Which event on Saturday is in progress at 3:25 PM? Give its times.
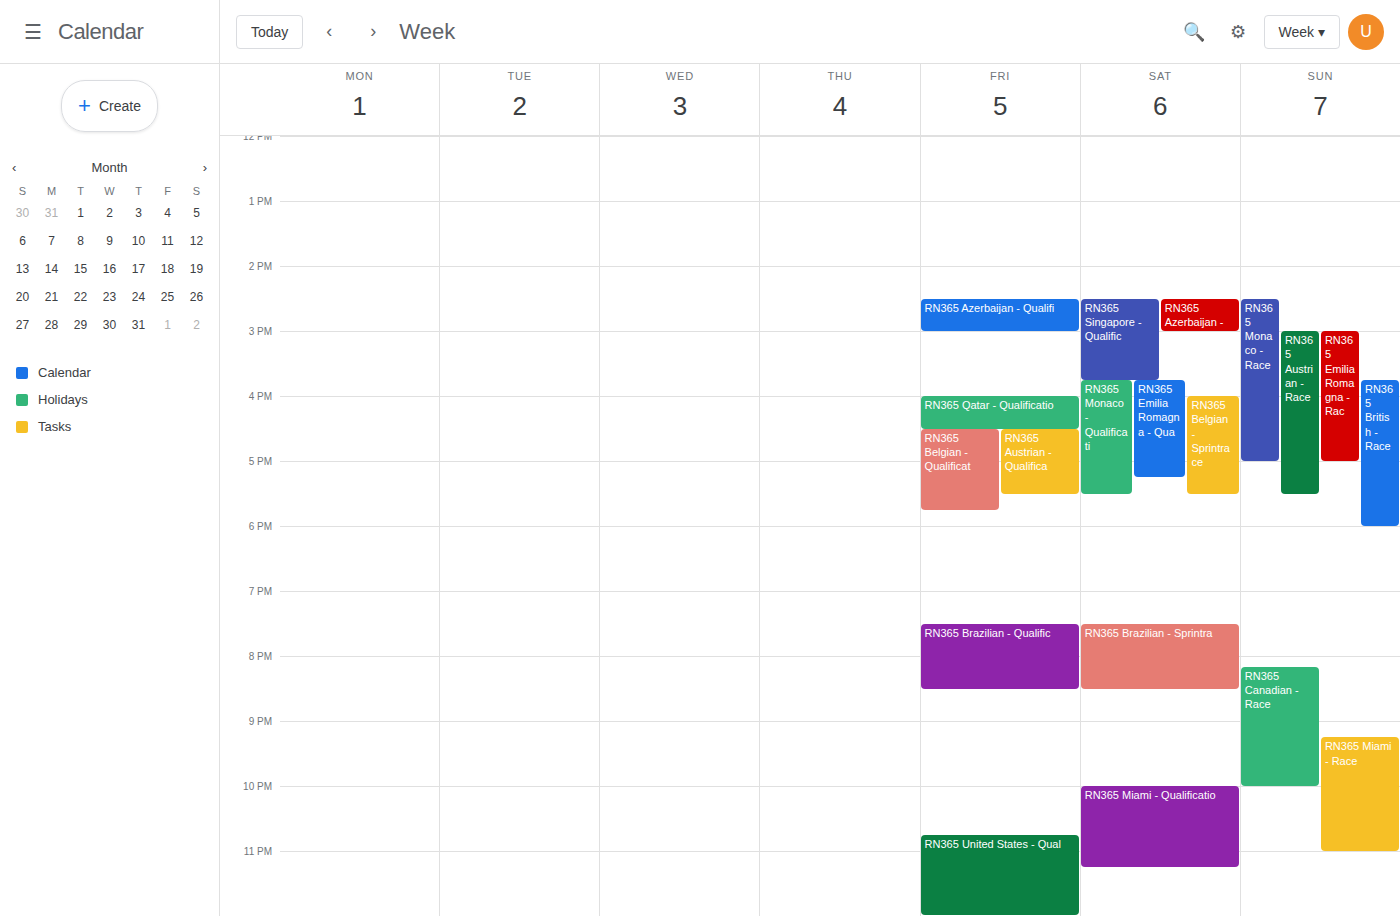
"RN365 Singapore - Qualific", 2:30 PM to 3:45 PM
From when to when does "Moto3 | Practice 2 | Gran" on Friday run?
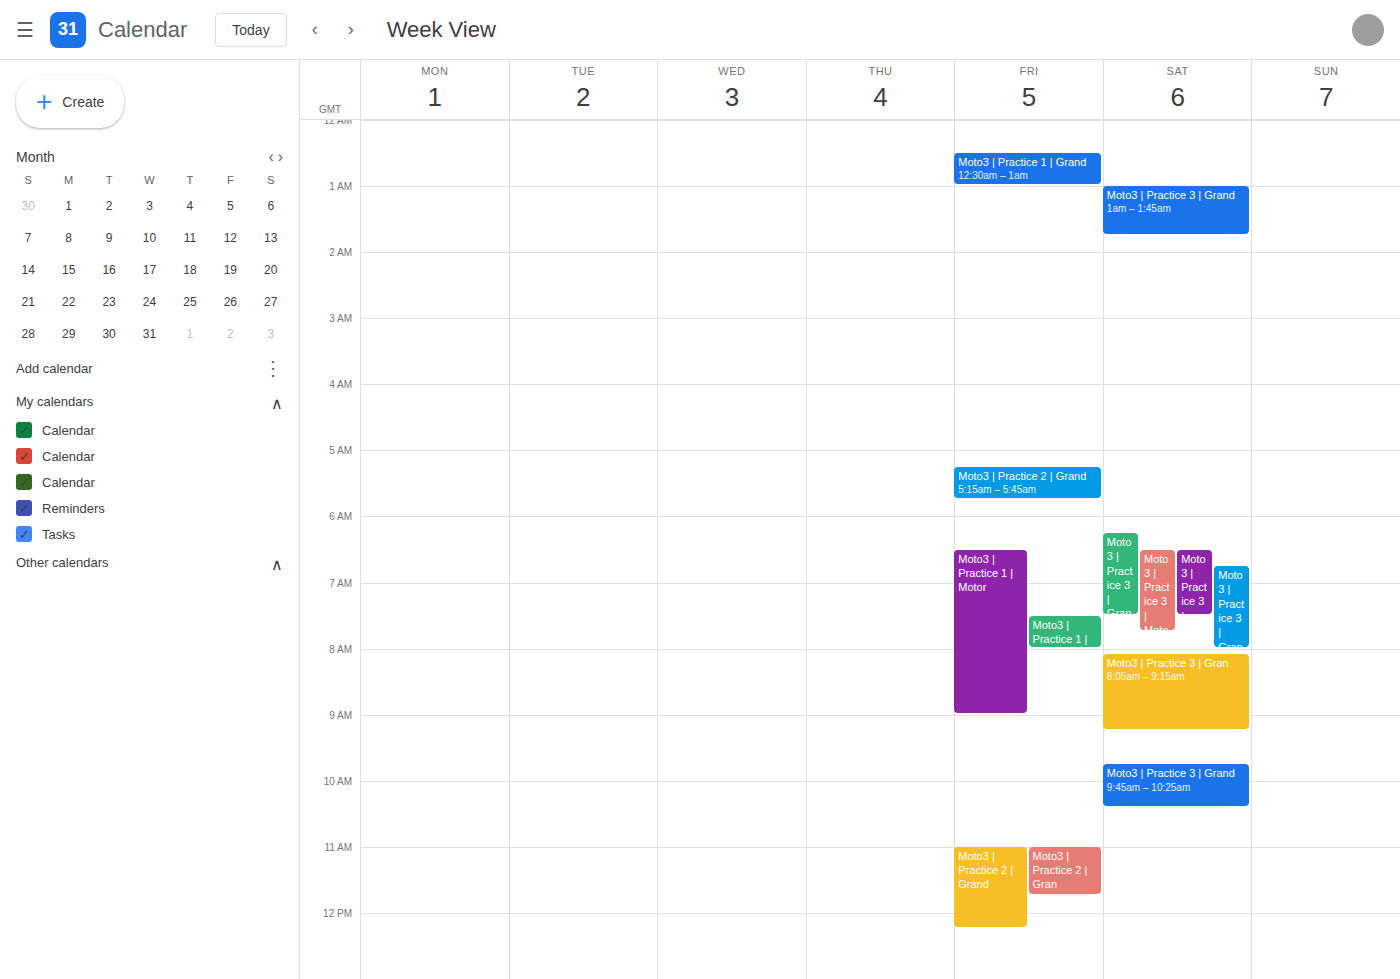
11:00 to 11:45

==

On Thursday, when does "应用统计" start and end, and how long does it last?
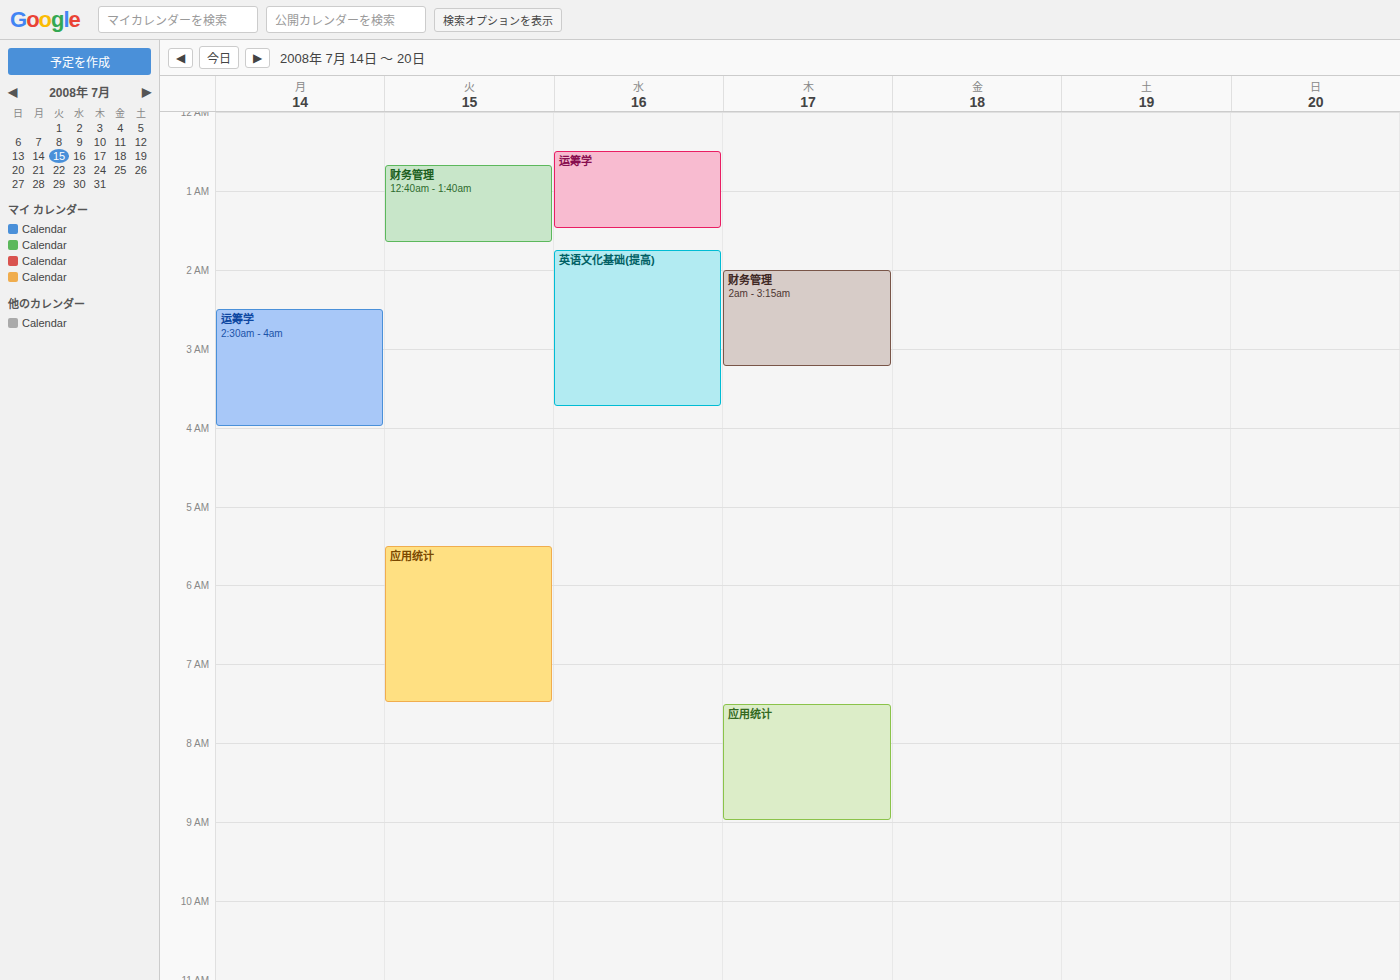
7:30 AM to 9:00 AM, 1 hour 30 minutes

» STATED GOAL: Render everything from the line containing "On Thursday, when" down to the line containing "7:30 AM to 9:00 AM, 1 hour 30 minutes" as a Markdown table with the columns Line and Text, numbering each line and skipping blank ones. Leave the pictures out.

» FINAL ANSWER:
| Line | Text |
|---|---|
| 1 | On Thursday, when does "应用统计" start and end, and how long does it last? |
| 2 | 7:30 AM to 9:00 AM, 1 hour 30 minutes |